Идзуми остановился и повернулся. Нагаи снял кепку и смотрел прямо на него. Не сразу, но он все-таки продолжил:

– Я все хотел вам сказать…

– Что сказать?

– С клипом MUSIC… Простите, пожалуйста, что доставил вам столько проблем… Я с самого начала понимал, что расходы не втиснутся в бюджет, думал: пусть меня потом даже вышвырнут из компании, но я все равно попробую осуществить задумку, – признался Нагаи и склонил голову. На столе остался кофе, к которому он почти не притронулся. – Просто мне казалось: если делать только то, что прикажут, не выходить за установленные рамки, то с таким человеком, как я, никто и никогда не станет считаться. Что я? Асоциальный, неорганизованный, даже мысль выразить словами правильно не умею. Поэтому я подумал, что создать нечто грандиозное – это единственный для меня способ получить своего рода какое-то признание… Вот я и натворил дел…

Идзуми не мог найти, что сказать в ответ. Перед его застывшей в ступоре фигурой проплыли четыре сотрудницы, каждая из которых держала по стакану. За прозрачными стеклянными стенками виднелась яркая жидкость: верхний красный цвет градиентом переходил к оранжевому. Над этим закатным переливом на краю стакана держалась щедро отрезанная долька ананаса и аппетитно-красная вишенка. Идзуми узнал напиток: это был тот коктейль «Тропический всплеск».

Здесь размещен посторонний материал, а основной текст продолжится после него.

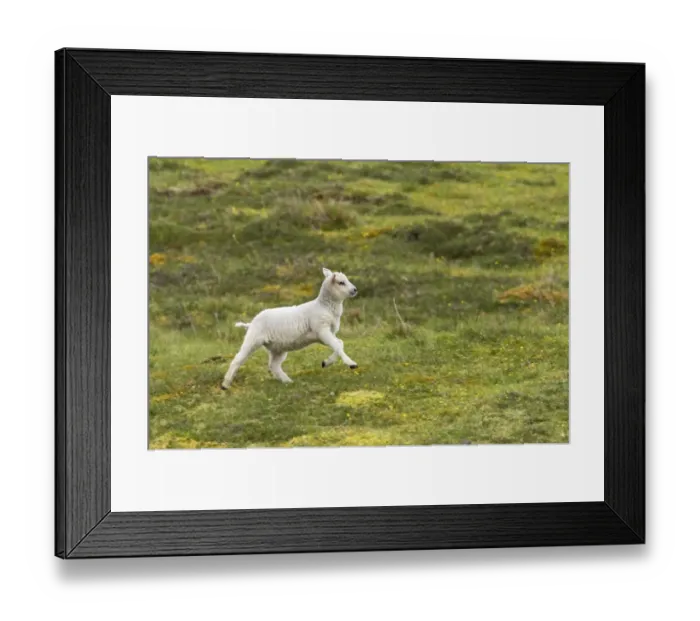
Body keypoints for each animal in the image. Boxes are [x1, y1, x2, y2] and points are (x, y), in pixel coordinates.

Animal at [221, 268, 359, 388]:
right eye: (341, 282)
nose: (355, 290)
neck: (324, 306)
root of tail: (250, 323)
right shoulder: (321, 330)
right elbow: (337, 345)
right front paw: (351, 363)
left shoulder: (323, 334)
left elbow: (340, 343)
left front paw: (326, 362)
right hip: (253, 339)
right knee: (237, 359)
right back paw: (225, 384)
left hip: (277, 347)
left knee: (274, 366)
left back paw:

– Я благодарен, что вы позволили мне воплотить мою идею. Обещаю, что больше не доставлю вам хлопот. И постараюсь помочь вам разгрузиться по работе хоть немного. Мне вот всегда казалось, что я успею еще побыть с бабушкой, постоянно было как-то не до того. Оглянуться не успел, а ее уже серьезно подкосила болезнь. Она меня даже узнавать перестала. И вот бабушки не стало, я ее, по сути, как человека так и не узнал – от одной этой мысли кошки на душе скребут. Прошу вас, не повторяйте моих ошибок: найдите время для того, чтобы быть с мамой.

10

Палящие лучи летнего солнца обдавали водную поверхность, прокладывая по глади сверкающую тропу.

– Только глянь, какой вид! – окликнул маму Идзуми и опустил оконное стекло.

Сразу повеяло запахом моря. Юрико умиротворенным взглядом осматривала пейзаж, открывавшийся сразу за окнами такси.

– Красота… – произнесла она, щуря глаза.

– Каждый раз при виде моря мне вспоминается та громадная рыбина, – Блаженная улыбка появилась на лице, с удовольствием погружающемся в потоки свежего бриза.

– Что за громадная рыбина? – Юрико перевела взгляд с морского пейзажа на сына.

– Ну, помнишь, самая первая рыба, которую я поймал! Я еще тогда в младшей школе учился.

– А-а, точно! Ты ж тогда таку-ую рыбу вытащил!

– Да-да! Надо ж было! Цепляю на удочку наживку, закидываю леску в море, а эта рыбища как сразу набросится, я как давай катушку накручивать изо всех сил! – рассказывал Идзуми, эмоционально изображая, как ему тогда пришлось справляться с катушкой.

– Да уж, махина была сантиметров тридцать! – подхватила Юрико, разведя руки и показывая примерный размер рыбы.

– Сколько я после этого ни ходил рыбачить, тот рекорд мне побить никак не удалось!

– Говорят же, новичкам везет, у тебя так во всем было.

Помнишь, ты когда впервые лотерейный билет купил, аж велосипед выиграл! А когда участвовал в своей первой школьной спартакиаде, ты же тогда в каких только состязаниях ни выбился вперед! Ой! Вот только, Идзуми, там же не море было!

– Что? Где?

– Ты ту рыбу огромную поймал не в море, а в озере, – уточнила Юрико, глядя прямо Идзуми в глаза.